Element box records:
■ ■ ■ ■ ■

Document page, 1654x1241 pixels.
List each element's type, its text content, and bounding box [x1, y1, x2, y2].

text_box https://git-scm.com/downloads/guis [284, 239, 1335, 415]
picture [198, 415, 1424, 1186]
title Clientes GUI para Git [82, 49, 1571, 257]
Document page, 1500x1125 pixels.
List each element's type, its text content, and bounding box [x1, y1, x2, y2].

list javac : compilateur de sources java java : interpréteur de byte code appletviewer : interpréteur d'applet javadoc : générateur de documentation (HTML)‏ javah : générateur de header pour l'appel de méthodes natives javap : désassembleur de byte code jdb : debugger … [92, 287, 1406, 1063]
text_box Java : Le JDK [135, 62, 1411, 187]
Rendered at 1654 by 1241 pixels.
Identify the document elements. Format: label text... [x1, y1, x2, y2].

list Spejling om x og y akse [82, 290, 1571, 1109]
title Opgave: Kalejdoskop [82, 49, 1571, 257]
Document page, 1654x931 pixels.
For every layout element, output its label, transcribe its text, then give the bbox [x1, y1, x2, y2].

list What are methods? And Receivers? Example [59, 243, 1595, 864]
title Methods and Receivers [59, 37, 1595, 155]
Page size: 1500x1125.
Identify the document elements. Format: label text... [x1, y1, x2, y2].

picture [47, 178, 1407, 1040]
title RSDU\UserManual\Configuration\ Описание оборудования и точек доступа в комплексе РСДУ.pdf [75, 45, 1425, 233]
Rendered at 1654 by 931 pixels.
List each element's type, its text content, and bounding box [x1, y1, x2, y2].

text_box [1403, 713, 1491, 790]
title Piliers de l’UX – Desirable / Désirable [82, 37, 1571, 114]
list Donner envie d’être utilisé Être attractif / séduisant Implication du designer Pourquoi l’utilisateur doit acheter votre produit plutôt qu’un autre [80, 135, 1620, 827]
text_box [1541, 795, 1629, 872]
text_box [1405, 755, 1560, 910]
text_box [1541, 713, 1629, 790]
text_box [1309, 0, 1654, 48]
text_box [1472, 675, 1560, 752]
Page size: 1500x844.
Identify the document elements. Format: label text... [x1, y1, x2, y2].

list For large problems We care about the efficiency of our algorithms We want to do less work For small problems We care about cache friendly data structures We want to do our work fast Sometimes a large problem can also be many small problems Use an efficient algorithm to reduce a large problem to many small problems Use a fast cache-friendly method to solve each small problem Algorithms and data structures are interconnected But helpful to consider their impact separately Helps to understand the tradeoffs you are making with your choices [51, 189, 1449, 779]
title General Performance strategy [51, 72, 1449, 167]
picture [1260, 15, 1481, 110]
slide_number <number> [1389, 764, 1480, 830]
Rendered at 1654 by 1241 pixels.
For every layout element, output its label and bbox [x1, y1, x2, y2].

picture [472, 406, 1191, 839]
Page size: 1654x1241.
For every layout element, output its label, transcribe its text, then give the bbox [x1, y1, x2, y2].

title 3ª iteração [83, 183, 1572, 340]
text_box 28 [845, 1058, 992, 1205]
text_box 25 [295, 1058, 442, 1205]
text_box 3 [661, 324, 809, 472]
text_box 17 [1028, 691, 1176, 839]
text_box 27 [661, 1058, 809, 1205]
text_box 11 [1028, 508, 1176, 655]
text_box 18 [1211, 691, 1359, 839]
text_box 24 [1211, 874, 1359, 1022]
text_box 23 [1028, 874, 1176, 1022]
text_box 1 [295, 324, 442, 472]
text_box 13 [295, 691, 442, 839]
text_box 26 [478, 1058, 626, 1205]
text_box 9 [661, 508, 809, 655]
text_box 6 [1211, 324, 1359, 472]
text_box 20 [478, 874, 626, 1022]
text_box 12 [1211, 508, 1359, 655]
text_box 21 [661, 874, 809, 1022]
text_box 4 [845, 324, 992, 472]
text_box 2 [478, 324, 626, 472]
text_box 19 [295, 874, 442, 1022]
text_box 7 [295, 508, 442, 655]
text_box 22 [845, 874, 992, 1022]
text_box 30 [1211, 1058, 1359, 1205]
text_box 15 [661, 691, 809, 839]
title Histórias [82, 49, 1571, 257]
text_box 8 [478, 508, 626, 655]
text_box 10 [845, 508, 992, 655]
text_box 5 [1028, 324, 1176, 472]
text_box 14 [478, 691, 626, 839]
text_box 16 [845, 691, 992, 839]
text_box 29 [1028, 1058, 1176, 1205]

■ ■ ■ ■ ■

### To do
Retype the entire listing above line for line, with no changes.

### Result for this task
Document page, 1654x1241 pixels.
List each element's type, its text content, and bounding box [x1, y1, x2, y2].

text_box https://git-scm.com/downloads/guis [284, 239, 1335, 415]
picture [198, 415, 1424, 1186]
title Clientes GUI para Git [82, 49, 1571, 257]
Document page, 1500x1125 pixels.
List each element's type, its text content, and bounding box [x1, y1, x2, y2].

list javac : compilateur de sources java java : interpréteur de byte code appletviewer : interpréteur d'applet javadoc : générateur de documentation (HTML)‏ javah : générateur de header pour l'appel de méthodes natives javap : désassembleur de byte code jdb : debugger … [92, 287, 1406, 1063]
text_box Java : Le JDK [135, 62, 1411, 187]
Rendered at 1654 by 1241 pixels.
Identify the document elements. Format: label text... [x1, y1, x2, y2].

list Spejling om x og y akse [82, 290, 1571, 1109]
title Opgave: Kalejdoskop [82, 49, 1571, 257]
Document page, 1654x931 pixels.
For every layout element, output its label, transcribe its text, then give the bbox [x1, y1, x2, y2].

list What are methods? And Receivers? Example [59, 243, 1595, 864]
title Methods and Receivers [59, 37, 1595, 155]
Page size: 1500x1125.
Identify the document elements. Format: label text... [x1, y1, x2, y2].

picture [47, 178, 1407, 1040]
title RSDU\UserManual\Configuration\ Описание оборудования и точек доступа в комплексе РСДУ.pdf [75, 45, 1425, 233]
Rendered at 1654 by 931 pixels.
List each element's type, its text content, and bounding box [x1, y1, x2, y2].

text_box [1403, 713, 1491, 790]
title Piliers de l’UX – Desirable / Désirable [82, 37, 1571, 114]
list Donner envie d’être utilisé Être attractif / séduisant Implication du designer Pourquoi l’utilisateur doit acheter votre produit plutôt qu’un autre [80, 135, 1620, 827]
text_box [1541, 795, 1629, 872]
text_box [1405, 755, 1560, 910]
text_box [1541, 713, 1629, 790]
text_box [1309, 0, 1654, 48]
text_box [1472, 675, 1560, 752]
Page size: 1500x844.
Identify the document elements. Format: label text... [x1, y1, x2, y2].

list For large problems We care about the efficiency of our algorithms We want to do less work For small problems We care about cache friendly data structures We want to do our work fast Sometimes a large problem can also be many small problems Use an efficient algorithm to reduce a large problem to many small problems Use a fast cache-friendly method to solve each small problem Algorithms and data structures are interconnected But helpful to consider their impact separately Helps to understand the tradeoffs you are making with your choices [51, 189, 1449, 779]
title General Performance strategy [51, 72, 1449, 167]
picture [1260, 15, 1481, 110]
slide_number <number> [1389, 764, 1480, 830]
Rendered at 1654 by 1241 pixels.
For every layout element, output its label and bbox [x1, y1, x2, y2].

picture [472, 406, 1191, 839]
Page size: 1654x1241.
For every layout element, output its label, transcribe its text, then give the bbox [x1, y1, x2, y2].

title 3ª iteração [83, 183, 1572, 340]
text_box 28 [845, 1058, 992, 1205]
text_box 25 [295, 1058, 442, 1205]
text_box 3 [661, 324, 809, 472]
text_box 17 [1028, 691, 1176, 839]
text_box 27 [661, 1058, 809, 1205]
text_box 11 [1028, 508, 1176, 655]
text_box 18 [1211, 691, 1359, 839]
text_box 24 [1211, 874, 1359, 1022]
text_box 23 [1028, 874, 1176, 1022]
text_box 1 [295, 324, 442, 472]
text_box 13 [295, 691, 442, 839]
text_box 26 [478, 1058, 626, 1205]
text_box 9 [661, 508, 809, 655]
text_box 6 [1211, 324, 1359, 472]
text_box 20 [478, 874, 626, 1022]
text_box 12 [1211, 508, 1359, 655]
text_box 21 [661, 874, 809, 1022]
text_box 4 [845, 324, 992, 472]
text_box 2 [478, 324, 626, 472]
text_box 19 [295, 874, 442, 1022]
text_box 7 [295, 508, 442, 655]
text_box 22 [845, 874, 992, 1022]
text_box 30 [1211, 1058, 1359, 1205]
text_box 15 [661, 691, 809, 839]
title Histórias [82, 49, 1571, 257]
text_box 8 [478, 508, 626, 655]
text_box 10 [845, 508, 992, 655]
text_box 5 [1028, 324, 1176, 472]
text_box 14 [478, 691, 626, 839]
text_box 16 [845, 691, 992, 839]
text_box 29 [1028, 1058, 1176, 1205]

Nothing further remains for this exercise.